### Page-level text extractions
========================

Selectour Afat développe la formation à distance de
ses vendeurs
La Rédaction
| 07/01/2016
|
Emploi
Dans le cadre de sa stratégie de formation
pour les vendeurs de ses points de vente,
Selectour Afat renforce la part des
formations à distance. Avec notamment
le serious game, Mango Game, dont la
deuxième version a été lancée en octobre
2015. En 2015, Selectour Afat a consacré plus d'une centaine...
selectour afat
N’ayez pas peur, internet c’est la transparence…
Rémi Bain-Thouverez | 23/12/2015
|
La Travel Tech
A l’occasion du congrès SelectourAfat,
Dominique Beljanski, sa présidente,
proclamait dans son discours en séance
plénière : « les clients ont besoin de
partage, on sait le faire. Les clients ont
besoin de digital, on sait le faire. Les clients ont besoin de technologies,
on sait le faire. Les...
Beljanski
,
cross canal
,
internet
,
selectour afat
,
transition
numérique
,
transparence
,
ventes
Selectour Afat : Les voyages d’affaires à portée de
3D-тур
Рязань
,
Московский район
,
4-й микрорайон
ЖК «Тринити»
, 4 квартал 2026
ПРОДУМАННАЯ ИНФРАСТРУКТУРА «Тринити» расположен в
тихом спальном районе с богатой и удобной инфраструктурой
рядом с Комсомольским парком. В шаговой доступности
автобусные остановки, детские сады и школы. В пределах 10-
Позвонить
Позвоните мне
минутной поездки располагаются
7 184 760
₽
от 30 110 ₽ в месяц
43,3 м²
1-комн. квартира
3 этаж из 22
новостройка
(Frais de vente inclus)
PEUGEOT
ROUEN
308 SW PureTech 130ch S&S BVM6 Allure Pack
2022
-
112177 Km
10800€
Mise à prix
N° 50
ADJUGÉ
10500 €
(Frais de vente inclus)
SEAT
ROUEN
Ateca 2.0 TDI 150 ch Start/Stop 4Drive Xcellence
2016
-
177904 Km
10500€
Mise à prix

========================

### YOUR OBJECTIVE
Without changing anything, quote the lines from the top of the data to the line that contains "formations à distance. Avec notamment", including that line.

### WRITTEN REPLY
Selectour Afat développe la formation à distance de
ses vendeurs
La Rédaction
| 07/01/2016
|
Emploi
Dans le cadre de sa stratégie de formation
pour les vendeurs de ses points de vente,
Selectour Afat renforce la part des
formations à distance. Avec notamment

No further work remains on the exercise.